According to Parks Associates, interoperability initiatives are key to smart home growth opportunities. For example, 11% of U.S. broadband households have a smart thermostat, up from 5% at the end of 2014, but the majority of those thermostats are stand-alone products and not integrated into a smart home system.
"Cloud-based API frameworks such as Works-with-Nest and interoperability initiatives such as OCF are providing a path for multivendor ecosystems," said Tom Kerber, Parks' director, IoT Strategy. "Smart home platforms face new competition from heavyweights including Google, Apple, Amazon, and Samsung, and interoperability initiatives will certainly impact the competitive landscape as well."
Parks research indicates that nearly 60% of U.S. broadband households want their networked cameras to work with smart door locks or smart smoke/CO detectors, underscoring the demand for safety and security use cases among smart home products.

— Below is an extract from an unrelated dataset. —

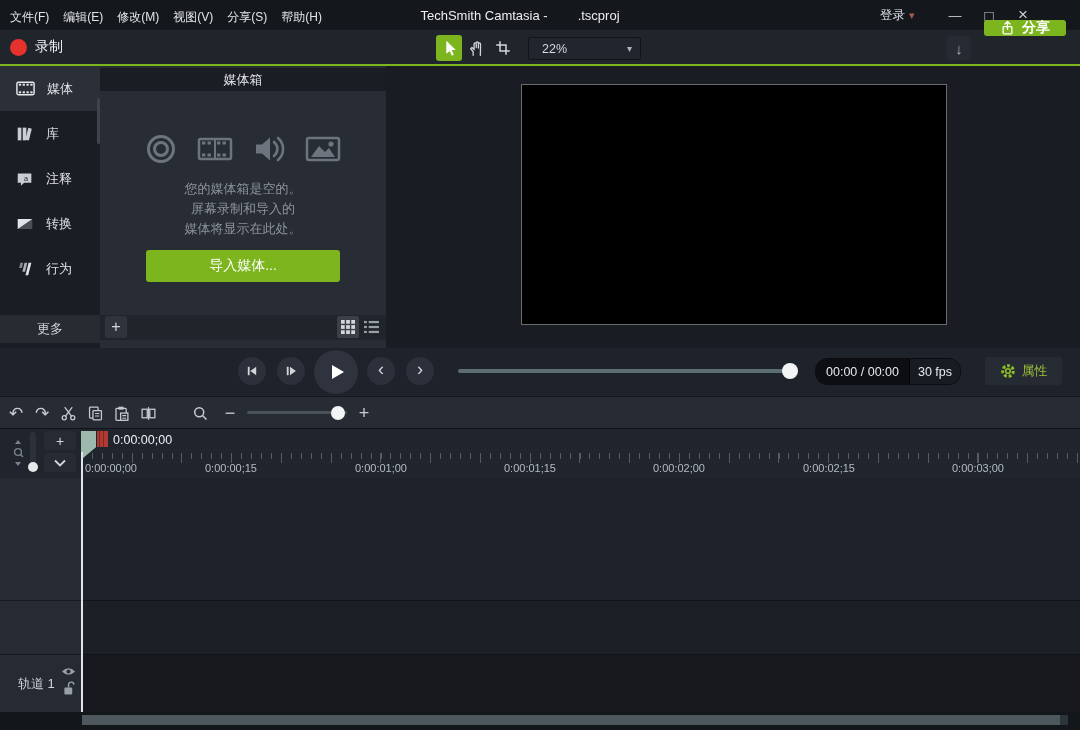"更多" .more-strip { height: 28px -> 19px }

"The smart home is in an early stage, where the primary perceived value is in the convenience of home automation," said Jennifer Kent, Parks' director, Research Quality & Product Development. "Consumers are only now starting to conceive of the additional value derived when devices collaborate to deliver more intelligent services. Bundling of complementary devices will reinforce a much more expansive value proposition for the smart home, which will illustrate to consumers the value as interoperable products work together to achieve use cases for cost savings, safety, security, and convenience."